The Sun is not that expensive, about the same price as a new MacBook Pro, including the drives.
No controllers, it's all on-board SATA (they do use some form of backplane connectors, but those are probably passive). The RAID configuration is maintained by ZFS on the drives themselves. In fact, you can unmount a ZFS pool from one machine and mount it on another in a matter of seconds if you have some form of networked block storage like Fibre Channel or iSCSI. I migrated 1TB of home directories on my company's main server from one machine to another, in just two commands.
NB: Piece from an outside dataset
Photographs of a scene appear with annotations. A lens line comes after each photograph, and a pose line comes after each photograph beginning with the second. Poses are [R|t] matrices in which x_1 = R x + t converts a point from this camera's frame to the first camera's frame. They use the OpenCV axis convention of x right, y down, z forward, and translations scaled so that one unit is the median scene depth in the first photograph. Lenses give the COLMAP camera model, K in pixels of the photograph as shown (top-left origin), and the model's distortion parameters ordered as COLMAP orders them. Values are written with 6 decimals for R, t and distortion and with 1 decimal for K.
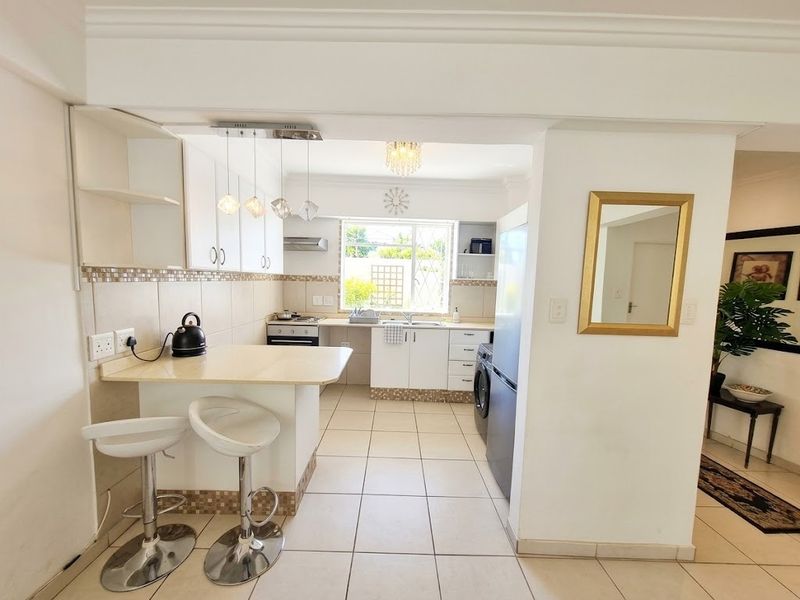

Solaris is not the most common OS out there, but Mac OS X 10.5 Leopard will have both ZFS and an iSCSI initiator (client) when it comes out in October. Some NAS units like Adaptec's SnapStorage support iSCSI target (server) mode already, as do FreeNAS and OpenFiler, and the upcoming Solaris 10 update 4. I suspect the XServe RAID will be updated to support iSCSI, although the StoreVault S500 is already excellent for that purpose (both are too expensive for home use, however).
The beauty with having a NAS or server is that you can program them to run incremental backups over the Internet to another facility (or even do mutual backups) while you sleep, e.g. rsync or MozyPro. Given the slow upload speeds of DSL, it isn't fast, but sufficient for most purposes, and MozyPro is robust enough that GE selected them for their corporate desktop backups, for instance.